CLARK: (Singing) So he pulled up in a Mustang. She got in, and they just rode away. And they headed west into the sunset, mascara running down her face...

BLOCK: So you wish that that last verse weren't there?

CLARK: Yeah, 'cause it's too much. It's not necessary. It clutters up the listener's imagination. You're trying to tell them too much. What you want them to do is imagine that.

(SOUNDBITE OF SONG, "STANDING IN THE RAIN IN DURANGO")

BLOCK: Do you often find you're going back and editing songs way after the fact?

CLARK: Oh, all the time.

BLOCK: Really.

CLARK: I go back and fix anything I can find that needs fixing.
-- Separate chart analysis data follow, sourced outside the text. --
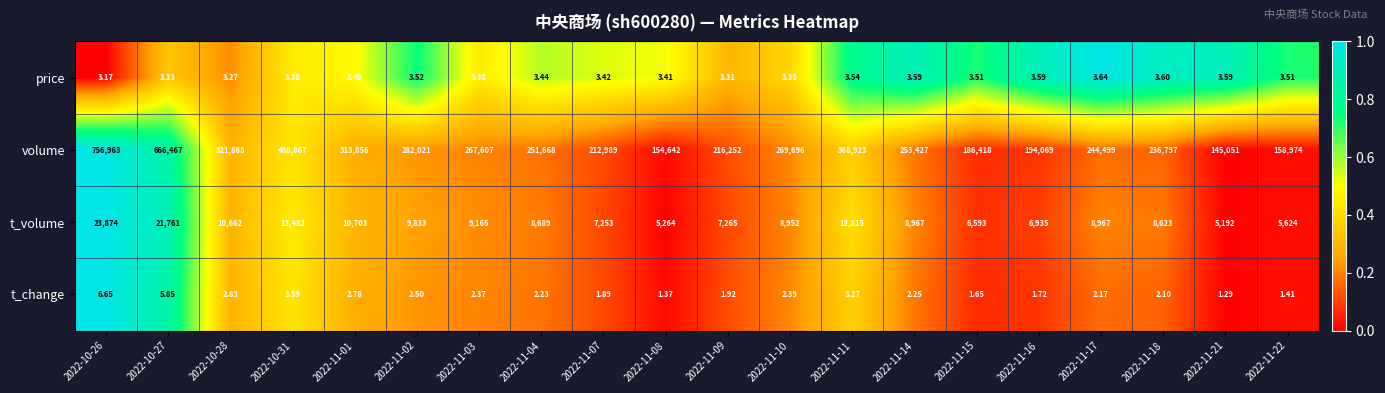

Rank the series at 2022-11-21 from lowest to highest value.

t_change, price, t_volume, volume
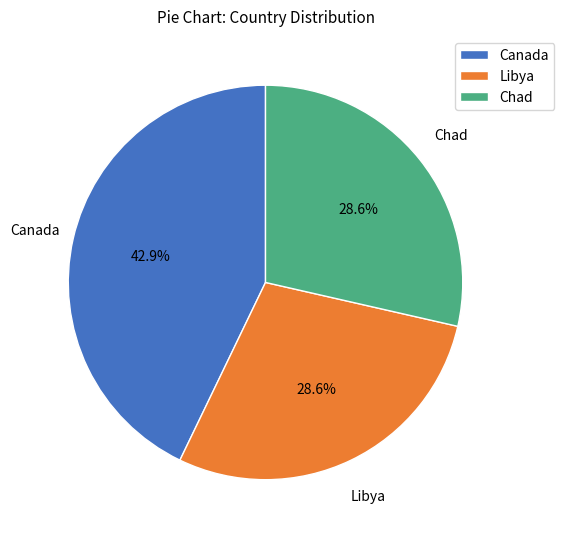

Which category has the biggest portion of the pie?

Canada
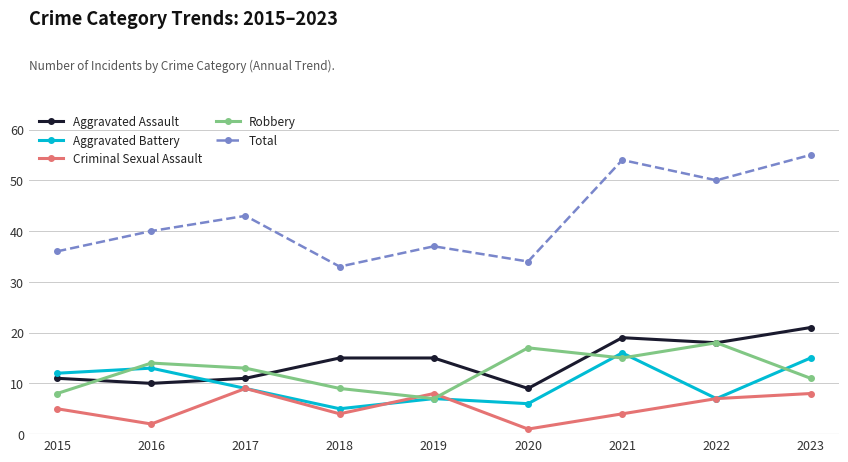

Read the Total value at 2023.

55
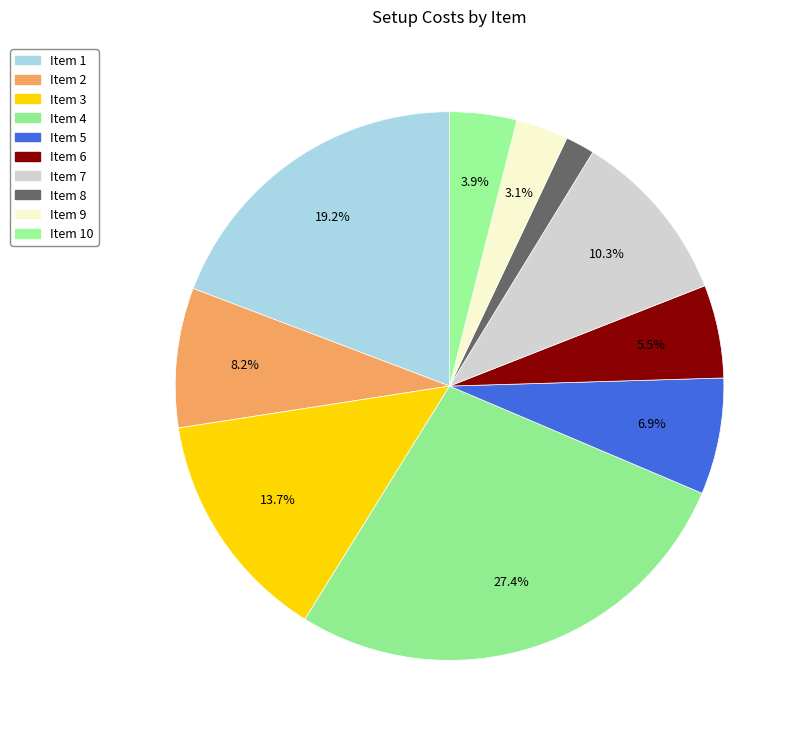

Count the number of slices in the pie.

10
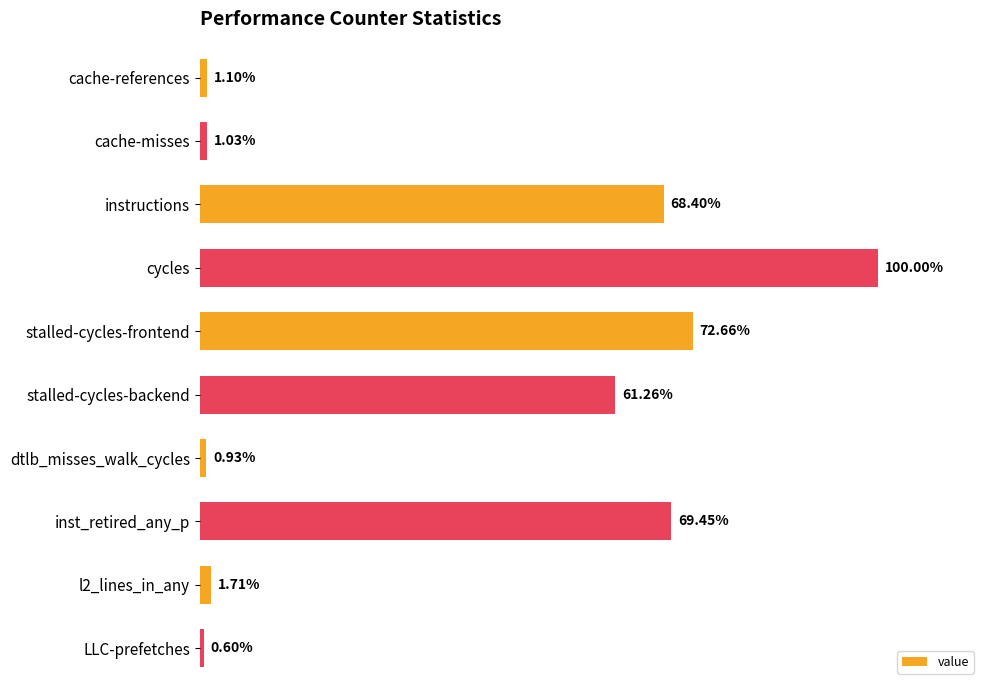

Rank the categories by value from highest to lowest.

cycles, stalled-cycles-frontend, inst_retired_any_p, instructions, stalled-cycles-backend, l2_lines_in_any, cache-references, cache-misses, dtlb_misses_walk_cycles, LLC-prefetches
BLOCK: And that's a new song.

CLARK: Yeah.

(SOUNDBITE OF SONG, "STANDING IN THE RAIN IN DURANGO")

BLOCK: I know you've had some health issues. You mentioned your knee.

CLARK: Yeah, yeah, yeah.

BLOCK: You've had lymphoma.

CLARK: I have lymphoma but, I mean, it's under control. I was talking to my doctor the other day about it; and I said, well, what - I don't want to have any more chemo, you know, and have all my hair fall out and be totally cosmetically appalled, you know. That's just something I don't really about, at this point. I mean, it could move to my liver or my kidney. But if it does, it does.

BLOCK: How different is songwriting for you now, at age 71, than it was before?

CLARK: Well, I don't write as much, I guess. But I know it's still there to be done. I haven't written my last song, for sure, nor my best one.

BLOCK: Well, Guy Clark, thanks for being so generous with your time.

CLARK: Oh, believe me, all I was going to do was take a nap.

(LAUGHTER)

(SOUNDBITE OF SONG, HELL BENT ON A HEARTACHE")

CLARK: Ain't love funny, ain't love strange...

BLOCK: Guy Clark, talking with me at his home in Nashville. His new album, out today, is titled "My Favorite Picture of You."